I have one very basic question though. On my mill I can completely undo the drawbar and the tool will remain wedged in the spindle. You have to give the drawbar a good rap to knock the tool out.

I assumed that power drawbars had a vertical limit which would effectively do the same thing. e.g. after a few CCW turns, the power drawbar stops moving up / draw bar can't move up any further, thus the unscrewing motion ends up pushing the R8 adapter down and out of the spindle.

The design featured in the video above has no such limit; it can lift right off the linear guides. I thought about the fact that holding the handle down might provide this resistance but it doesn't look like the operator is holding the lever tightly at all. What am I missing?
 
You may be missing the fact that the impact wrench is pulsating. I'm pretty sure the vibration is what loosens the collet.
 
You may be missing the fact that the impact wrench is pulsating. I'm pretty sure the vibration is what loosens the collet.

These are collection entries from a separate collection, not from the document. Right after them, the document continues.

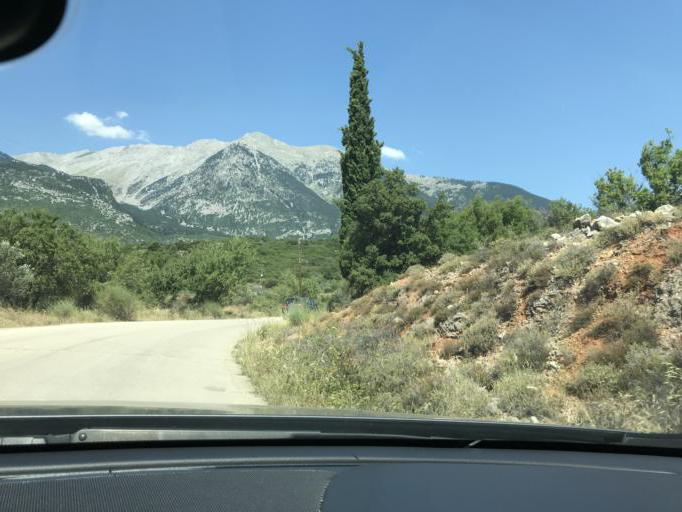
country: GR
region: Central Greece
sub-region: Nomos Voiotias
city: Distomo
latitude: 38.5107
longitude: 22.7233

Thanks for the suggestion! I gave it a quick test using a M18 impact (fairly powerful) both with and without some downward pressure: R8 shank remained firmly seated in the spindle. This was with a large jacobs chuck in the spindle.

So I started wondering about torque. It looks like I'm torqueing the DB to about 25-30ft-lbs when I use the combo wrench. The impact will not dislodge this. If I tighten the DB to 20ft-lbs or less: then the impact pulses do cause the tool to drop. So maybe that's my problem. But I couldn't readily find a agreed upon spec. Saw some folks quote the typical torque for the fastener size (7/16 IIRC) which is around 50ft-lbs. Others say just snug (which I guess would mean about 10ft-lbs?). Saw a bunch of folks say about 25ft-lbs.

So suppose this has to be part of the my question: what is the proper torque? I realize that there may be considerations if we're talking about a shank tooling vs. collet w/ 1/8" EM vs. collet with a 1"+ EM. I know that at the end of the day: shank and tool should not spin. And I know the locating pin is not an anti-spin device. :)

What do you guys use? Less than 25 seems a bit light to me.